Fermate la cronologia, voglio scendere
Alzi la mano chi ha un account Gmail. Ok, ottimo. Ora alzi la mano chi si ricorda di aver ricevuto, alcune settimane fa, una mail dal signor Google che vi avvisava delle nuove norme sulla privacy che sarebbero entrate in vigore il primo marzo. Bene, vedo che siete già un po’ meno. Ora alzi la mano chi le ha lette attentamente subito, prima che scoppiasse il caso mediatico. Uhm, decimati, direi.
Al di là dell’ironia, ammettiamolo: la voglia di andare a leggere codici e codicilli, al di là della consapevolezza di quanto la privacy su Internet sia una questione sensibile, spesso ci manca. E se la questione non fosse finita su tutti i giornali, nonché sul tavolo della Commissione europea, probabilmente nessuno se ne sarebbe interessato un granché. Proprio Bruxelles, infatti, ha chiesto alla società di Mountain View una «pausa di riflessione» prima dell’introduzione di queste nuove regole, in seguito all’indagine avviata dalla Cnil – l’autorità francese per la protezione dei dati personali – che le ritiene incompatibili con la direttiva europea in merito.
Detta in soldoni, la svolta epocale non appare poi pericolosa: mentre prima i vari servizi forniti da Google – posta, calendario, video, ricerca, eccetera – funzionavano separatamente, ora sarà possibile unificare i dati: così, se cerco informazioni sugli indigeni della Papuasia, quando andrò su YouTube, magia delle magie, il primo risultato che mi apparirà sarà un documentario sui suddetti indigeni – dei quali, magari, mi ero già dimenticato. L’obiettivo dichiarato è di «rendere tutto più semplice per l’utente»; ma molte associazioni dei consumatori, nonché appunto diverse istituzioni, hanno lanciato l’allarme: seguendo la “pista” che lasciamo in questa maniera è possibile risalire anche a dati sensibili, relativi ad esempio alla salute, all’età, all’orientamento sessuale e politico.
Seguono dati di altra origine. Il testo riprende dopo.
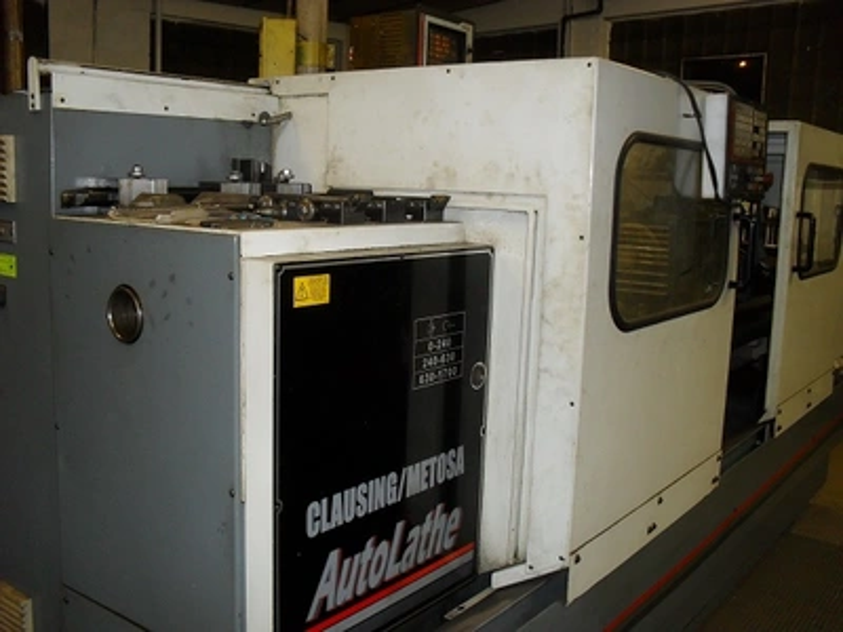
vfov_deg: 40.7
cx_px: 422
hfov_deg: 52.6
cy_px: 316
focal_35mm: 35
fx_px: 852
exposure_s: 1/45
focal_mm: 6.3
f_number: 3.2
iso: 200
Bella scoperta, direte voi: che fossimo condannati a lasciare traccia di ogni singola mossa sul web già lo sapevamo. Ma evidentemente il fatto che questa volta sia un colosso come Google a “legalizzare” una maniera di farlo assai più agevole, e che non ci sia possibilità di sottrarsi dopo la data fatidica – a meno di non smettere di usare il motore di ricerca –, ha chiamato a raccolta il popolo del web. Che in questi giorni ha cominciato a far circolare – molto spesso su Facebook, che per chi tiene alla privacy è probabilmente l’ultimo sito a cui collegarsi – le istruzioni su come far cadere nell’oblìo i propri dati di navigazione prima che le nuove regole entrino in vigore.
Basterebbe infatti, una volta entrati nel proprio account Google, cliccare sul pannello delle impostazioni (in alto a destra, dove compare il nome) e quindi su “Vai alla cronologia web”. Una volta entrati digitando la propria password, è sufficiente cliccare su “Rimuovi la cronologia web”. Da questo momento, come testimonierà la scritta in alto, questa sarà sospesa: Google, cioè, non potrà tenere conto dei siti che abbiamo visitato. Se in futuro dovessimo cambiare idea, sarà sempre possibile tornare sui nostri passi cliccando sul tasto “Rattiva”.
Basterà a proteggere i nostri dati? Probabilmente no, anche se è comunque una mole di informazioni in meno che rilasciamo in Rete. Quel che è certo è che la battaglia legale continua: Google potrà accogliere o meno l’invito dell’Ue, ma di certo dovrà rispondere alle domande della Cnil. Anche negli Usa, il Centre for digital democracy ha fatto ricorso alla Federal Trade Commission: se questa dovesse accertare che le nuove regole costituiscono una violazione di legge, riferisce il Daily Mail, potrebbe imporre una multa di 16 mila dollari per ogni giorno di violazione.
Al di là dei tecnicismi, le lamentele che si registrano sembrano essere riconducibili a una questione fondamentale: non sempre gli utenti sono adeguatamente formati ed informati per capire le politiche di privacy, non solo di Google, ma di tanti altri siti. E proprio per questo si chiede alle istituzioni di agire, perché là dove non arriva il singolo possano arrivare loro.